* **What this task involves**
How many of the lines below contain the string "насос"? Case matters, so count only exact matches, and reply with the number alone.

* **Information shown**

+-------+

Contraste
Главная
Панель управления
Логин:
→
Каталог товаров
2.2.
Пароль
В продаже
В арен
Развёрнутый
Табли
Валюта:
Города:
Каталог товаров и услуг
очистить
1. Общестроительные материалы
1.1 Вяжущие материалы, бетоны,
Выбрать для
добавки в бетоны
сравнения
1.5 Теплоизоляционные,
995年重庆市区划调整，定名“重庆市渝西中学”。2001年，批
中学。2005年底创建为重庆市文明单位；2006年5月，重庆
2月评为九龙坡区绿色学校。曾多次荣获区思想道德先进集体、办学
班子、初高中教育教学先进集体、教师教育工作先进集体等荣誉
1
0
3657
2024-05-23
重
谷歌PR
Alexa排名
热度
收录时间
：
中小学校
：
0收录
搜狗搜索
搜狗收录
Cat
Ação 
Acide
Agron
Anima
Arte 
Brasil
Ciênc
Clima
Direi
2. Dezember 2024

+-------+

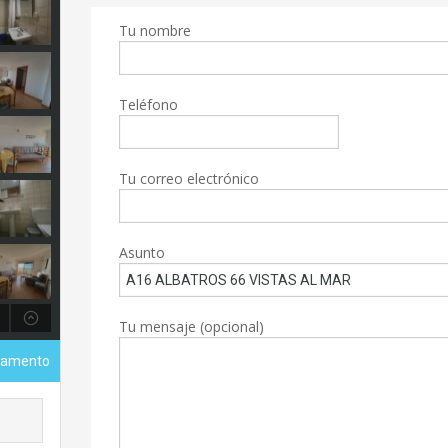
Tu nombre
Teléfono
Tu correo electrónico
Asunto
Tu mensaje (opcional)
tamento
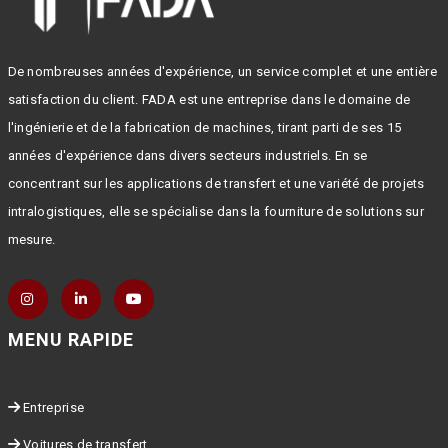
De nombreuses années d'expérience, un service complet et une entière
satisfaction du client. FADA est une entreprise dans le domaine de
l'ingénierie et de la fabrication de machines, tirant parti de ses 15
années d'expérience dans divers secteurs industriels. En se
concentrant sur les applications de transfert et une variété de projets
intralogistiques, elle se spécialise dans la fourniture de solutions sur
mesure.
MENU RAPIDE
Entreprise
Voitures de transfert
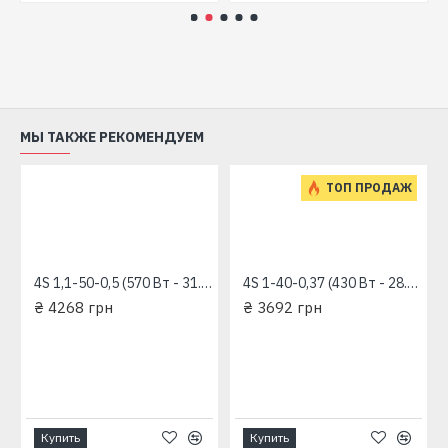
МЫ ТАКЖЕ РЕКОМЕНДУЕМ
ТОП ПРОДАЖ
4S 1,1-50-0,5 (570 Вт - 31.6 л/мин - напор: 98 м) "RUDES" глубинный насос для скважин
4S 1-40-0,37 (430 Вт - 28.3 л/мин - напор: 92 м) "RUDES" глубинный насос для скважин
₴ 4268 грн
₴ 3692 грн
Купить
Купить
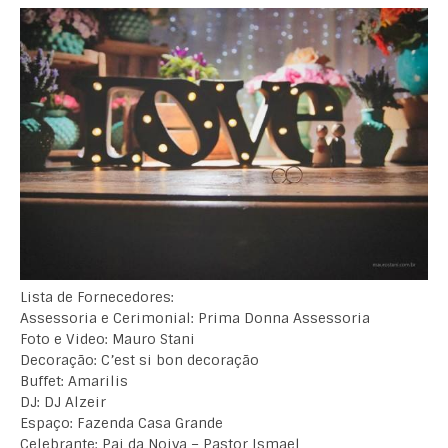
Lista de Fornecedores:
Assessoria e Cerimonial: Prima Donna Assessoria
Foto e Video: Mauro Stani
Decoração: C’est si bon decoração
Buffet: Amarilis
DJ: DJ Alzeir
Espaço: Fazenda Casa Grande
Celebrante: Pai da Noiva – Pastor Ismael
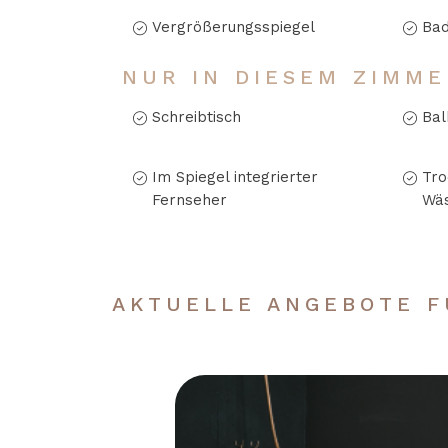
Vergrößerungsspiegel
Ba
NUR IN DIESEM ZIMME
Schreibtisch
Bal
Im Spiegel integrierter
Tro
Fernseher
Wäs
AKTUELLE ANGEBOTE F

+-------+

* **Reply**
2